Japan’s SBS Holdings, a public logistics company, will buy 2,000 EV trucks from a Japanese EV startup whose cars are made by Dongfeng Motor Group.

  • Sagawa, another major logistics company in Japan, will use 7,200 electric minivans made by Guangxi Automobile Group.
  • The president of SBS told Bloomberg that Japanese EVs simply didn’t meet their costs. “Japanese automakers say it’s impossible to lower prices, so we had to buy cheaper vehicles,” he said.

The context: Only 1% of cars on the road in Japan are EV compared with 30% in some cities in China. But by 2030, 90% of vehicles sold in Japan must be electric if the country is to meet its emissions targets.

  • Chinese automakers have sensed an opportunity. BYD already commands around 70% of Japan’s electric bus market. The company plans to have 4,000 such buses running in the country by 2030.
  • In December, China’s FAW announced plans to begin selling its premium electric SUV in Japan this year.
  • The U.S. is also joining the fray. In November, Cenntro Electric Group, a U.S. EV maker, announced plans to sell its light trucks in Japan. They will be used for Amazon, and for flower deliveries at Japan’s largest floral gifting association, Hana Cupid.

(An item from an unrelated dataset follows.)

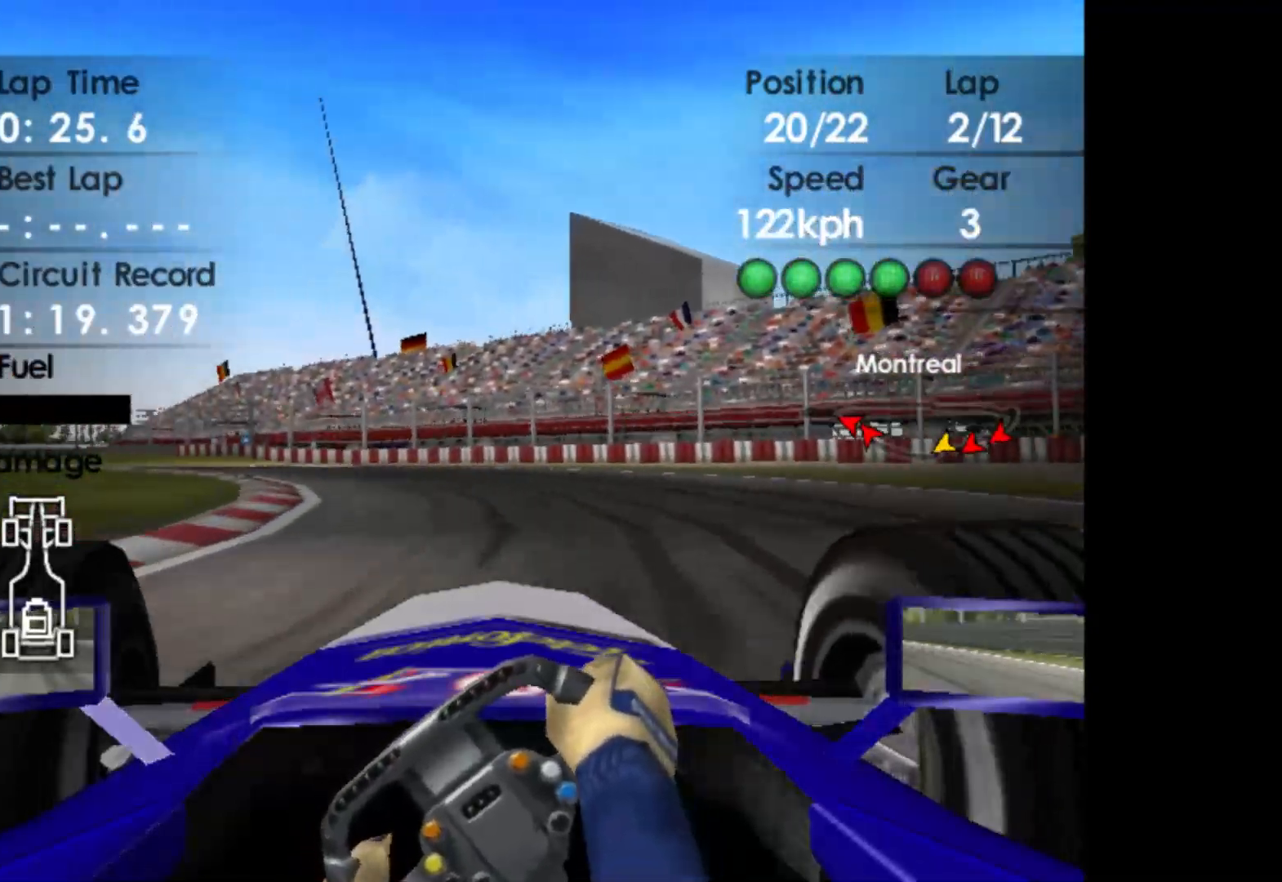
{"buttons": ["R2"], "left_stick": "left", "events": []}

The takeaway: The China deal will be of no help to Japan’s inchoate EV industry, which desperately wants to keep up with other great powers in the global race. But at the end of the day, businesses that buy electric vehicles must satisfy their shareholders and customers, which makes it near impossible to resist the cheaper goods flowing in from across the East China Sea.